Copy the lines of the records word for word, starting at the line that contains "country: Ecuador" and ending with the final line of the records.

— Begin INFORMATION SUPPLIED —

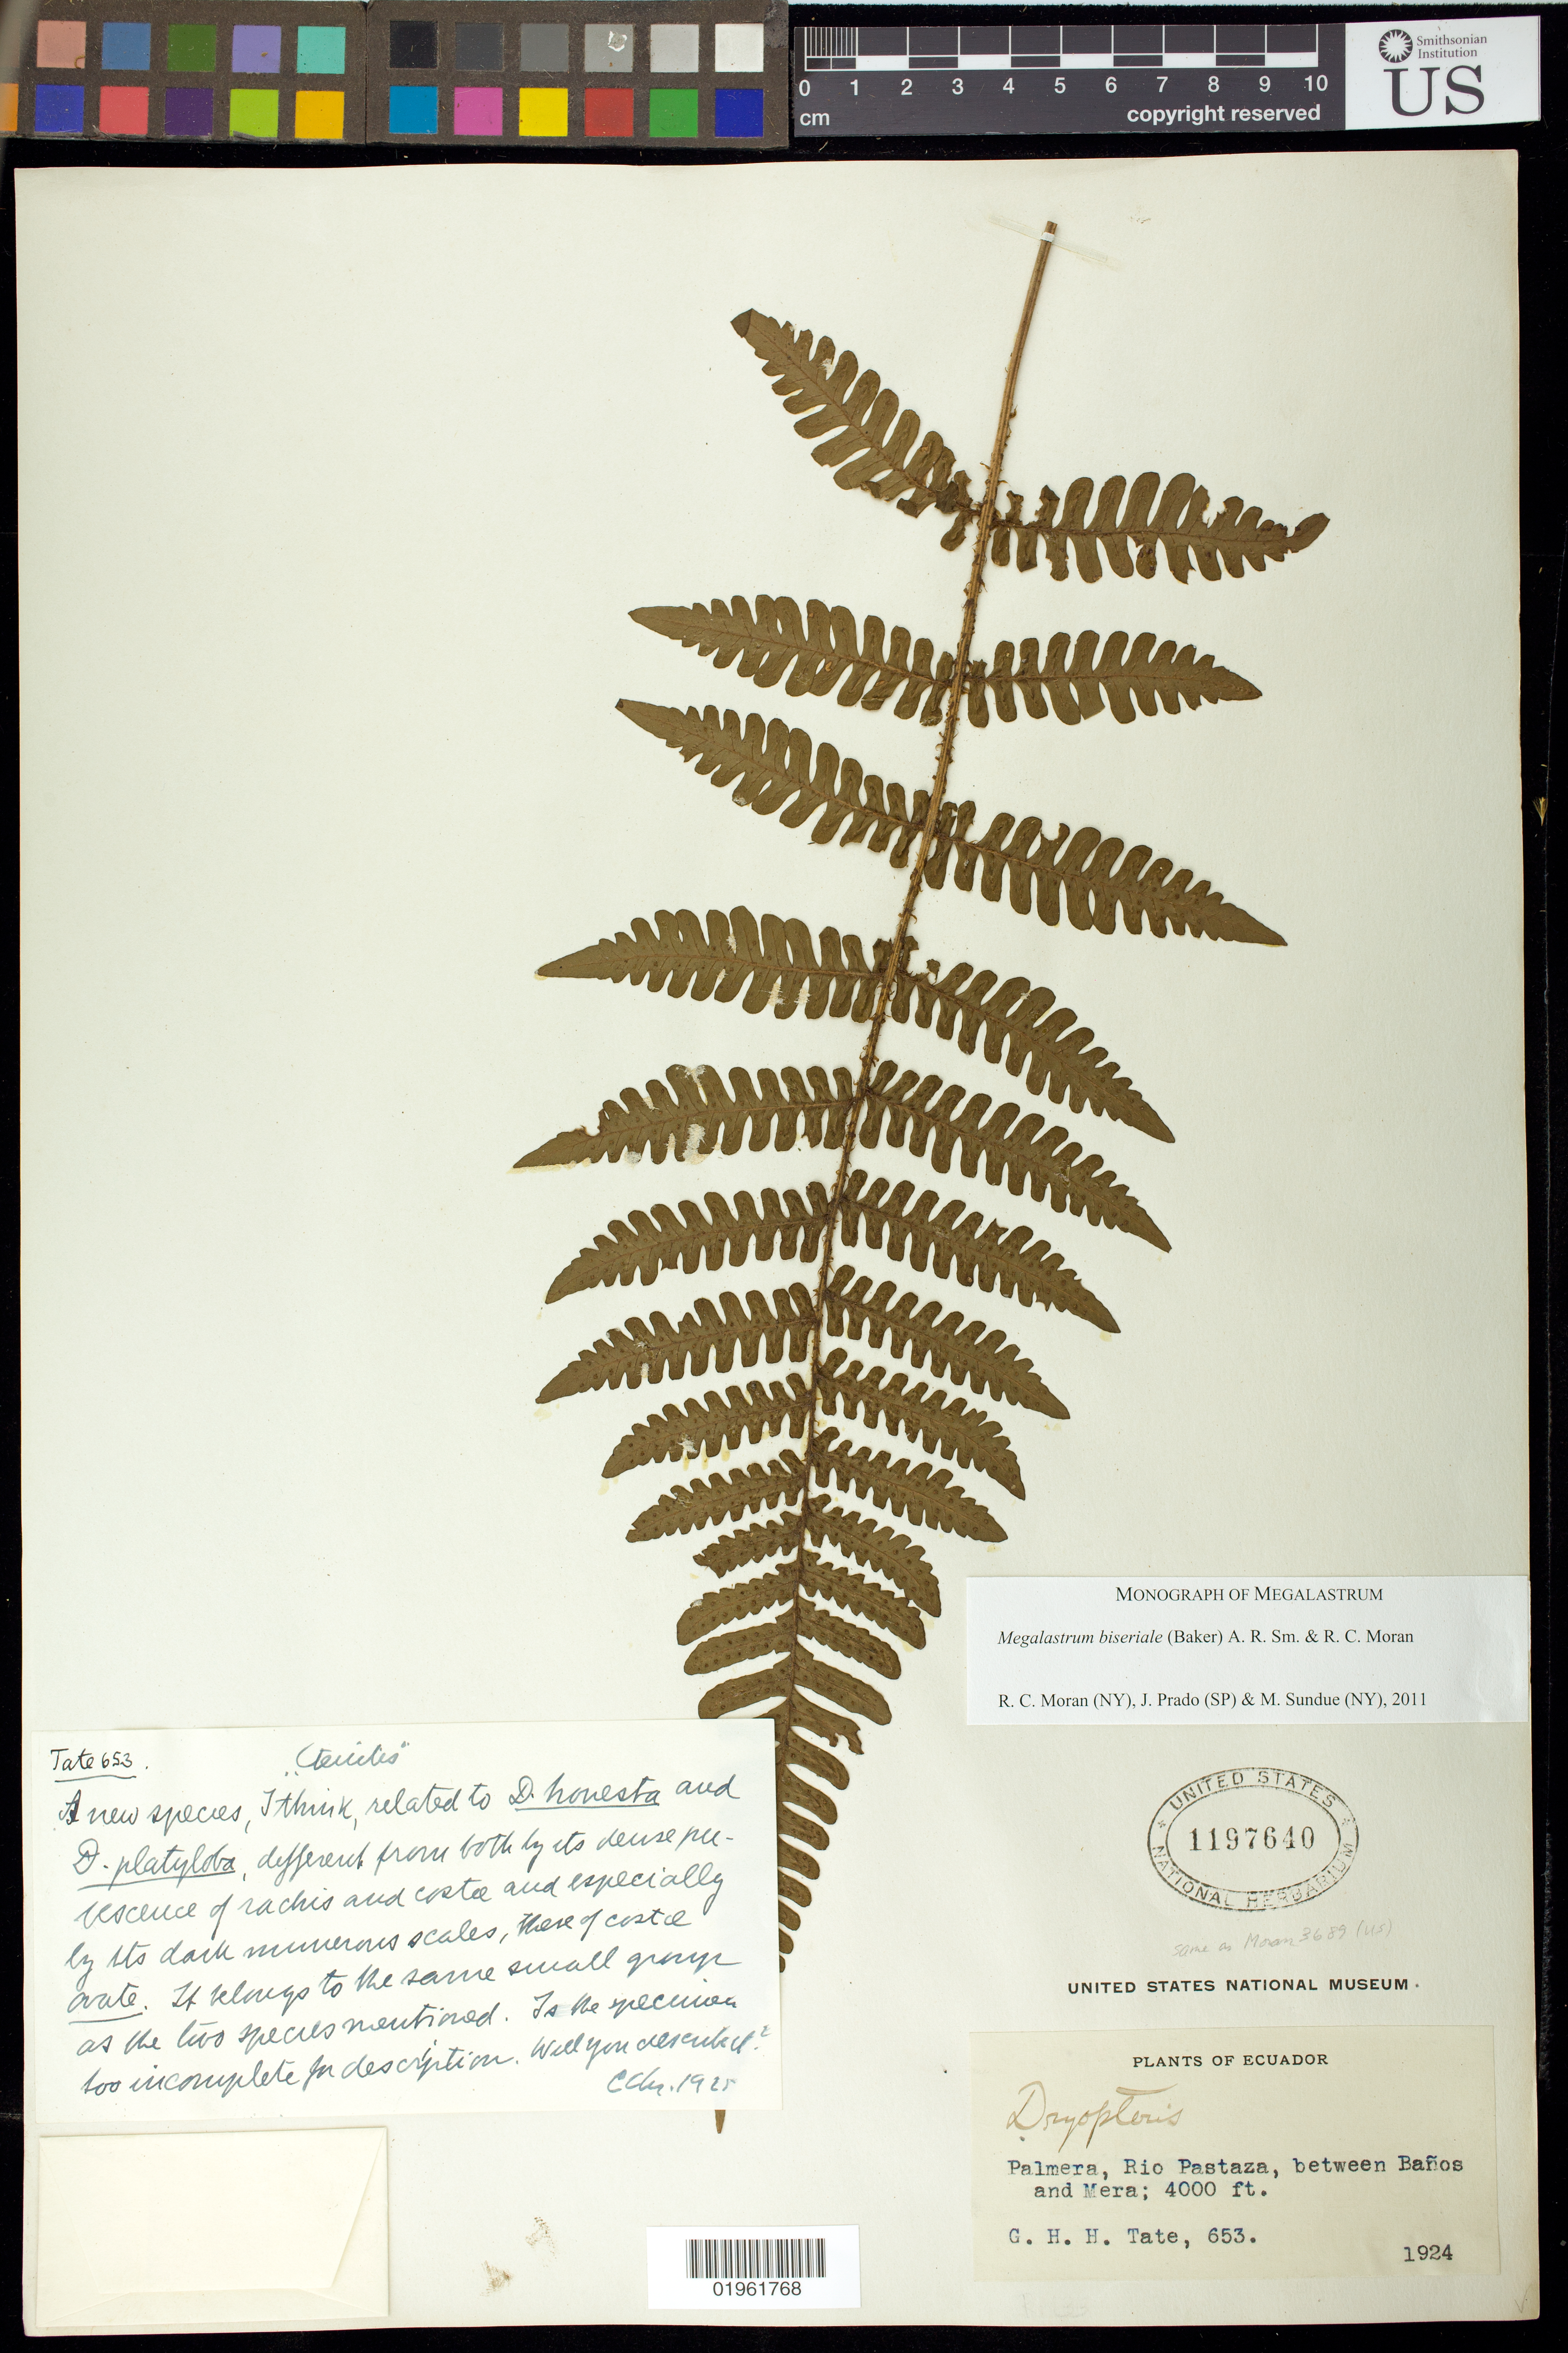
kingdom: Plantae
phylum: Tracheophyta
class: Polypodiopsida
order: Polypodiales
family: Dryopteridaceae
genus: Megalastrum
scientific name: Megalastrum biseriale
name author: (Baker) A.R. Sm. & R.C. Moran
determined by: Moran, R. C.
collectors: G. H. H.Tate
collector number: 653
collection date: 1924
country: Ecuador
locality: Palmera, Rio Pastaza, between Baños and Mera.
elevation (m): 1219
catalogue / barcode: US 1197640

— End INFORMATION SUPPLIED —

* **EXERCISE SOLUTION**
country: Ecuador
locality: Palmera, Rio Pastaza, between Baños and Mera.
elevation (m): 1219
catalogue / barcode: US 1197640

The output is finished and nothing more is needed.